Vidas robadas

Según la coordinadora de la línea 145 del Ministerio de Justicia y Derechos Humanos, que denuncia la desaparición de personas, la situación es preocupante. Se reciben alrededor de 100 denuncias por de-sapariciones por día. Según advierten, no es necesario esperar 48 horas para denunciar la desaparición de una persona.

El organismo revela que cuando una persona desaparece, puede tener varios destinos:

Reducción a servidumbre o trabajo forzado: Este se da en talleres textiles, trabajo rural, fabril, casas particulares o en cualquier otro rubro.

Prostíbulos encubiertos: En nuestro país la explotación de la prostitución ajena es un delito y los prostíbulos están prohibidos aun cuando sigan operando bajo otras denominaciones como Café Bar, Night Club, cabaret, whiskería, casa de masajes o privados.

Terminar en avisos que promuevan o soliciten la explotación de personas con fines de prostitución: Ya sea en medios gráficos, sitios de internet (Facebook, páginas web u otro) o volantes de promoción sexual ofertados en la vía pública.

“Fui vendida a una red de prostitución”

Elena Rojas fue víctima de una red de trata, pero eso no impidió que usara su fe para construir una historia diferente.
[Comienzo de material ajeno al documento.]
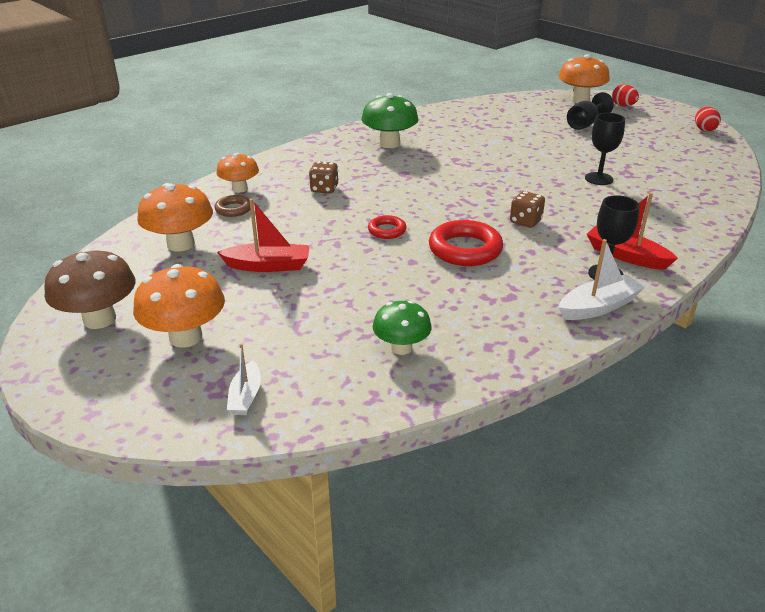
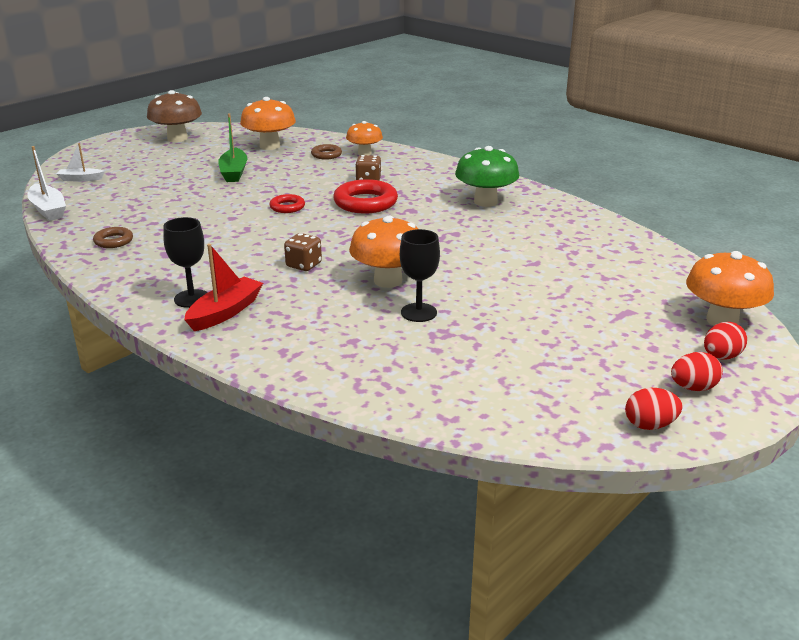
camera: 85 degrees right, 5 degrees down
(186, 337) = (149, 159): orange mushroom -> orange mushroom (388, 281)
(268, 266) = (234, 172): red boat -> green boat
(401, 347) = (111, 217): green mushroom -> none
(465, 249) = (249, 237): red ring -> red ring (365, 202)
(476, 336) = (113, 241): none -> brown ring
(585, 124) = (611, 317): black goblet -> none
(598, 307) = (136, 291): white boat -> white boat (48, 210)
(660, 116) = (693, 388): none -> red egg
Hoy ella sonríe junto a la hermosa familia que formó porque se siente segura y sabe que el amor entre ellos es verdadero. Ella con tan solo 13 años fue vendida por su propia madre a una red de prostitución. Tiempo después, cuando logró escaparse, terminó internada en un Instituto de Menores y al salir su madre la esperaba para venderla nuevamente.

“Fui golpeada, abusada y pasé muchas humillaciones. Mi vida había perdido sentido, vivía drogada y alcoholizada, no sentía nada ni era consciente de lo que hacía o me hacían. Mientras estaba sobria, logré escapar nuevamente. Salté un muro y me fui. Empecé a buscar trabajo, pero nadie me tomaba. En ese tiempo conocí a un muchacho y al año nos casamos. Durante tres meses fuimos felices, pero él comenzó a pegarme, me desfiguraba el rostro”, revela Elena, quien intentó suicidarse en dos oportunidades. No tenían ni para comer. Para colmo, debido a un cortocircuito perdió a dos hijas calcinadas. “Las nenas murieron quemadas delante de mí, tuve que levantar sus cuerpos del piso después del incendio. Ese fue el límite, ya no quería vivir más.

Llegué a la Universal sin creer en nada pero me orientaron y luché para que mi vida cambiara. Decidí perdonar y de a poco mi matrimonio fue cambiando. Ahora, no nos falta nada y somos felices. Puedo afirmar que mi vida fue transformada por completo”.